» WHAT TO PRODUCE: Reproduce the lines of the material from the line with "genus: Strephonota" up to and including the line with "genus: Shepherdia", keeping every character unchanged.

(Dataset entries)
+-------+

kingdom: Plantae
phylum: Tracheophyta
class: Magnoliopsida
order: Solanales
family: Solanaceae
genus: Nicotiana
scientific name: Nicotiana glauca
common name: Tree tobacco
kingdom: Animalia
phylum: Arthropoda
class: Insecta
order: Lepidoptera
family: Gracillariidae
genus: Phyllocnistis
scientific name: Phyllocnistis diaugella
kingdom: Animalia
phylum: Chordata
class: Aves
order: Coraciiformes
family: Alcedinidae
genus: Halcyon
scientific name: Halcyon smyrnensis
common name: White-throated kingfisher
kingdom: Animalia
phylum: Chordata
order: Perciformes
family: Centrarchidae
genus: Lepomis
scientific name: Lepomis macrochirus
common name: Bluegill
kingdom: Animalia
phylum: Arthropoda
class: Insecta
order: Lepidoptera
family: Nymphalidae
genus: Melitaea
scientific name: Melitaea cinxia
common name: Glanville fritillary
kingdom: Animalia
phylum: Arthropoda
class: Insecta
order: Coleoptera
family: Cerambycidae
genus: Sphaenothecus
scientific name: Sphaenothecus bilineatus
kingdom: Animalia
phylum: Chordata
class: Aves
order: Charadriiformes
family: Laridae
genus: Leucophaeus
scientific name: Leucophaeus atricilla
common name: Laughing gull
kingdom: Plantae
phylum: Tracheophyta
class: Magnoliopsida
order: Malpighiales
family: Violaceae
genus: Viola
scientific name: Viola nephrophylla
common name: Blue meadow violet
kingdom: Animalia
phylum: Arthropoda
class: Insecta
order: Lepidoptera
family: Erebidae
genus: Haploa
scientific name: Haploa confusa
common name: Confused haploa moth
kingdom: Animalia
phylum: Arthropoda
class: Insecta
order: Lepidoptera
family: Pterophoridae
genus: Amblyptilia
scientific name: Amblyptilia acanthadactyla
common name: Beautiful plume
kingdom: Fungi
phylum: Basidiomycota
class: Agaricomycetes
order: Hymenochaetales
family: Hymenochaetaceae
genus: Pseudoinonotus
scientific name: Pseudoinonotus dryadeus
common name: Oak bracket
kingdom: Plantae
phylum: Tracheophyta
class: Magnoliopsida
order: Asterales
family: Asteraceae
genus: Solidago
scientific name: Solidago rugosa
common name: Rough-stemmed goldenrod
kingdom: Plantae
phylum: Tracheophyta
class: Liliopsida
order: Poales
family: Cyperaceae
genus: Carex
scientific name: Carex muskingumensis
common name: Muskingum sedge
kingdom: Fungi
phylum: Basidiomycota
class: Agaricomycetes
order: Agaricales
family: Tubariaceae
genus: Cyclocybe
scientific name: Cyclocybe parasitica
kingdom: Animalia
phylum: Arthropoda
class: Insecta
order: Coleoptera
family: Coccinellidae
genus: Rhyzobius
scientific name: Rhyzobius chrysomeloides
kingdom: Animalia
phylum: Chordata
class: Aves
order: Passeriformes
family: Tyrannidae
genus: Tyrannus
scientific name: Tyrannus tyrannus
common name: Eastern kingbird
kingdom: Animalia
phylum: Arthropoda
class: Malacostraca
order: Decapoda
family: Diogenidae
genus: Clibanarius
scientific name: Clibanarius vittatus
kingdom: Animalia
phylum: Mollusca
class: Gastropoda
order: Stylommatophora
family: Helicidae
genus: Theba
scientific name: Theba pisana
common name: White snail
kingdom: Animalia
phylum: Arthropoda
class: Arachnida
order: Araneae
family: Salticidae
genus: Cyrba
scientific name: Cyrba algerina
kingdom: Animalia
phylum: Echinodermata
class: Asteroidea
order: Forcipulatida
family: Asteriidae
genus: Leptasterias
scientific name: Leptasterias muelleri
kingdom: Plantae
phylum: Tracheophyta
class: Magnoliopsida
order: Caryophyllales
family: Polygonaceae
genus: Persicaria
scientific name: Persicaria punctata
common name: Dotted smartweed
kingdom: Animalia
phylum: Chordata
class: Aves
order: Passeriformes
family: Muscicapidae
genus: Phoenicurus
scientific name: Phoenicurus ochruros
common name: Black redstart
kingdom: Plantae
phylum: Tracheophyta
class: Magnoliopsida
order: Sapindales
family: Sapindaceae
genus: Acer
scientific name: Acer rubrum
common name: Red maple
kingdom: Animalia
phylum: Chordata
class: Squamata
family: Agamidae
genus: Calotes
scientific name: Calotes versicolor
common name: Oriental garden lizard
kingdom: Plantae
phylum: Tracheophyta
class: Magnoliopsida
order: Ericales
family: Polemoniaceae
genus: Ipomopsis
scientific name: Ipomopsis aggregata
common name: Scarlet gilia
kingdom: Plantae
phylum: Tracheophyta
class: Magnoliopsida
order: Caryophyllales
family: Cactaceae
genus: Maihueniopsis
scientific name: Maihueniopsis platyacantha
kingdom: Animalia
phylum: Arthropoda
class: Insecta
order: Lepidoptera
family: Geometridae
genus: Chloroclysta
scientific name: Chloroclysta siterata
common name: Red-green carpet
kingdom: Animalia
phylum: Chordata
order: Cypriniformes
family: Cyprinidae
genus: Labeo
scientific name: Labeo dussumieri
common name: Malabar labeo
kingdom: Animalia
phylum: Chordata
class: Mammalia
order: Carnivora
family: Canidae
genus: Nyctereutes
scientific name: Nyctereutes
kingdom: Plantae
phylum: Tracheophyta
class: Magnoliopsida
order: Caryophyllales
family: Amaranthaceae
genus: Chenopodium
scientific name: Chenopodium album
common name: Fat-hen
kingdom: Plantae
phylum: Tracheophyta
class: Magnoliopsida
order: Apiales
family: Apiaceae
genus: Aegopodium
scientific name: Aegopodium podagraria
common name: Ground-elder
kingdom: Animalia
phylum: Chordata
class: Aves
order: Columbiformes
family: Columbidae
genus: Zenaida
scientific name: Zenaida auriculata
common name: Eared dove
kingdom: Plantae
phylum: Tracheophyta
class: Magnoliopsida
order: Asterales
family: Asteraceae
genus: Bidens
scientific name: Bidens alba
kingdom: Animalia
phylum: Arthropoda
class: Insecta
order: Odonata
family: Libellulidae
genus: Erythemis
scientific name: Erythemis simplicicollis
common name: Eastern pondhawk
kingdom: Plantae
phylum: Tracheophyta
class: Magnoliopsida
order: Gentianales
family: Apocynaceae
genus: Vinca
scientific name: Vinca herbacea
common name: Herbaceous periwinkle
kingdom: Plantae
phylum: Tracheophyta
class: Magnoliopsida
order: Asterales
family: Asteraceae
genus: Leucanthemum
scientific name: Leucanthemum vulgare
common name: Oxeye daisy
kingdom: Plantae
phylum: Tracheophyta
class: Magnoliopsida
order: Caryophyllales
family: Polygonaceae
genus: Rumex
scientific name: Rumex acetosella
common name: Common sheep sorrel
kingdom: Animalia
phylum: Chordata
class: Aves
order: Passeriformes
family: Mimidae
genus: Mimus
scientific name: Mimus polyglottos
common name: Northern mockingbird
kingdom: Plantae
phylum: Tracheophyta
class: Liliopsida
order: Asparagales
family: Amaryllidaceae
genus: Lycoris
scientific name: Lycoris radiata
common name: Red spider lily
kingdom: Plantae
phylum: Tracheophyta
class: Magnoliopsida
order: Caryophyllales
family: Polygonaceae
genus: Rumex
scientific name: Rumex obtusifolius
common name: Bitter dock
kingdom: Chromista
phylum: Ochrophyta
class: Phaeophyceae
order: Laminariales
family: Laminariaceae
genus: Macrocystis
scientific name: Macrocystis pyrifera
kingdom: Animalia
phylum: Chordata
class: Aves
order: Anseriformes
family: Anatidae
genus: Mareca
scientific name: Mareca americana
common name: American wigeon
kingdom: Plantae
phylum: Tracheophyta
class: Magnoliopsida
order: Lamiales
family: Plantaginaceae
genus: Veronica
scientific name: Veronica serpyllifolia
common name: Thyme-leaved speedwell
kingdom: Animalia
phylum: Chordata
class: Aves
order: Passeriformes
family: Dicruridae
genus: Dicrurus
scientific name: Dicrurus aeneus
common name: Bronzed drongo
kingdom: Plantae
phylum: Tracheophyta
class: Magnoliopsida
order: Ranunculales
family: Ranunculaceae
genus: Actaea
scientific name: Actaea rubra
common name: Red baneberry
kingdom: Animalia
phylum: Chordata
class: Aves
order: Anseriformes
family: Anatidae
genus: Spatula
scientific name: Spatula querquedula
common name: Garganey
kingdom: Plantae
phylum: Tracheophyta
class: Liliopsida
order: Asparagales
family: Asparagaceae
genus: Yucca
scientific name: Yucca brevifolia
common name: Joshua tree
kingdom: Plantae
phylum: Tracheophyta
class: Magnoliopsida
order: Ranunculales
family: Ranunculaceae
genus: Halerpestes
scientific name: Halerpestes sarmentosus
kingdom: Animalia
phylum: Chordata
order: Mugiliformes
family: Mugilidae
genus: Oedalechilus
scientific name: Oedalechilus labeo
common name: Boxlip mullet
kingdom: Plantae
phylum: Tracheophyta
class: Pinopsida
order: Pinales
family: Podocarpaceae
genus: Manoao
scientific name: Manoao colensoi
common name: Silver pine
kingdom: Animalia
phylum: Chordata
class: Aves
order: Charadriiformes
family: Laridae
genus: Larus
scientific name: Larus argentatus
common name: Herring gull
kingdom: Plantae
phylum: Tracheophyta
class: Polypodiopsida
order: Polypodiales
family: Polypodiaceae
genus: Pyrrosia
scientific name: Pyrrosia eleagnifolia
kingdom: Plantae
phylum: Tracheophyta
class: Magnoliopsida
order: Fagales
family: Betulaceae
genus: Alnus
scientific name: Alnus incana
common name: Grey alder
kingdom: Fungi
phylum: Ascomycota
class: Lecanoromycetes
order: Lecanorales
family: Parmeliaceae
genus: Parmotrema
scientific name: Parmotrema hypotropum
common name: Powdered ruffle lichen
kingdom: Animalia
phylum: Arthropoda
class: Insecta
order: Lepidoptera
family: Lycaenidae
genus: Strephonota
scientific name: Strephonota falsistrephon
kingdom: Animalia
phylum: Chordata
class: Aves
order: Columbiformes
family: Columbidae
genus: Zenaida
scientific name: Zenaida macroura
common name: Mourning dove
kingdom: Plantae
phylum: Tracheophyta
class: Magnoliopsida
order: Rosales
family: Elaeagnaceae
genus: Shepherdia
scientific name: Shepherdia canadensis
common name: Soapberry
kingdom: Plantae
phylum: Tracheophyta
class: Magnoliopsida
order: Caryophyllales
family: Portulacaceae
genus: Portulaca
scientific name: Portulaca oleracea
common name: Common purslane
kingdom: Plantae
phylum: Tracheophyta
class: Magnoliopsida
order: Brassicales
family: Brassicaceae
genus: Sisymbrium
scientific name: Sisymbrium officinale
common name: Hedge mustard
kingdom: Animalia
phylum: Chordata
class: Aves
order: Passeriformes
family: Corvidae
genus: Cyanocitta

+-------+

» ANSWER TO THE PROBLEM:
genus: Strephonota
scientific name: Strephonota falsistrephon
kingdom: Animalia
phylum: Chordata
class: Aves
order: Columbiformes
family: Columbidae
genus: Zenaida
scientific name: Zenaida macroura
common name: Mourning dove
kingdom: Plantae
phylum: Tracheophyta
class: Magnoliopsida
order: Rosales
family: Elaeagnaceae
genus: Shepherdia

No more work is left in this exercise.